Zgodnie z danymi brytyjskiego Ministerstwa Spraw Wewnętrznych (Home Office) od kwietnia 2016 r. do czerwca 2021 r. tylko 7% (447 z 6066) potwierdzonych ofiar handlu ludźmi otrzymało zgodę na pozostanie w Wielkiej Brytanii. Brytyjski rząd wielokrotnie zobowiązywał się do ochrony ofiar handlu ludźmi.

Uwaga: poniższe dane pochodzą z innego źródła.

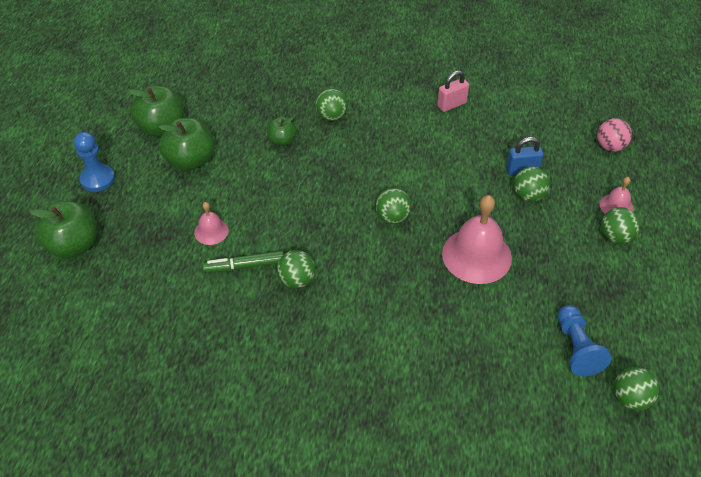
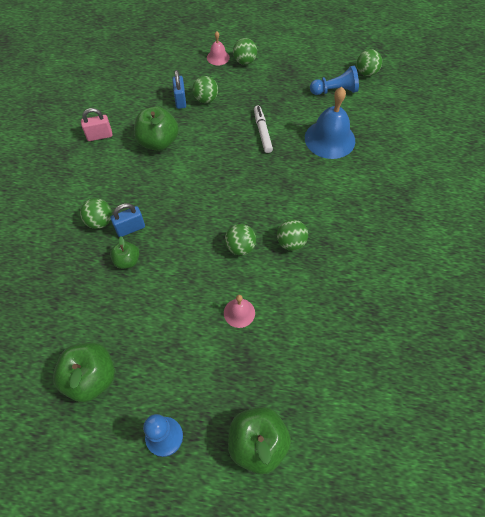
camera: 90 degrees left, 10 degrees up
(190, 160) = (145, 342): green apple -> green apple (158, 142)
(244, 266) = (278, 282): green marker -> none
(322, 140) = (130, 228): none -> blue padlock
(392, 217) = (225, 179): green ball -> green ball (240, 247)
(451, 105) = (99, 136): pink padlock -> pink padlock turned 75 degrees counterclockwise
(472, 333) = (329, 139): none -> blue bell
(476, 255) = (262, 132): pink bell -> white marker
(610, 147) = (160, 52): pink ball -> none

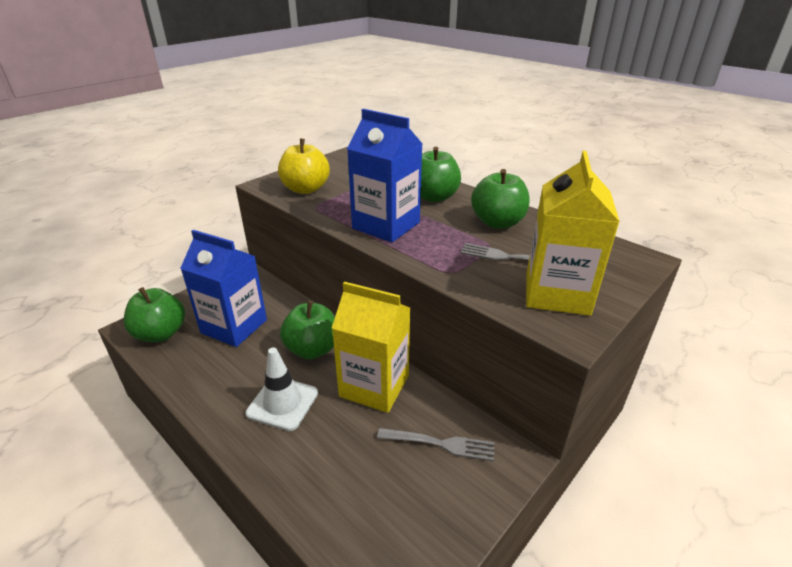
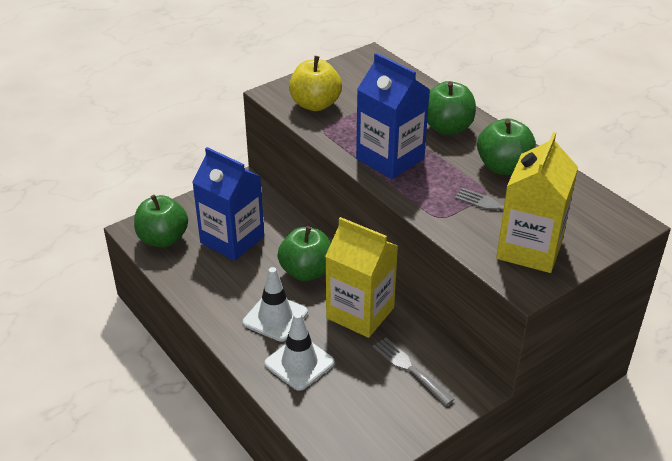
camera: 10 degrees right, 5 degrees up
(314, 455) = (299, 363): none -> white traffic cone
(440, 444) = (410, 369): grey fork -> grey fork turned 150 degrees counterclockwise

Organizacje charytatywne dostarczały jednak dowodów na to, że część osób deportowanych z Wielkiej Brytanii, które wróciły do krajów ojczystych, ponownie wpadło w ręce handlarzy ludźmi lub było narażonych na ich działalność. Zgodnie z wyrokiem Wysokiego Trybunału z października 2021 r. wszystkie potwierdzone ofiary handlu ludźmi powinny otrzymać pozwolenie na pozostanie w Wielkiej Brytanii.
Human Rights Watch informuje o tysiącach Tigrajczyków deportowanych z Arabii Saudyjskiej, których etiopscy urzędnicy bezprawnie zamknęli w trudnych warunkach w ośrodkach detencyjnych. Mieszkańcy regionów Tigraj i Amhara od lat podróżują nielegalnie do Arabii Saudyjskiej w poszukiwaniu lepszego życia.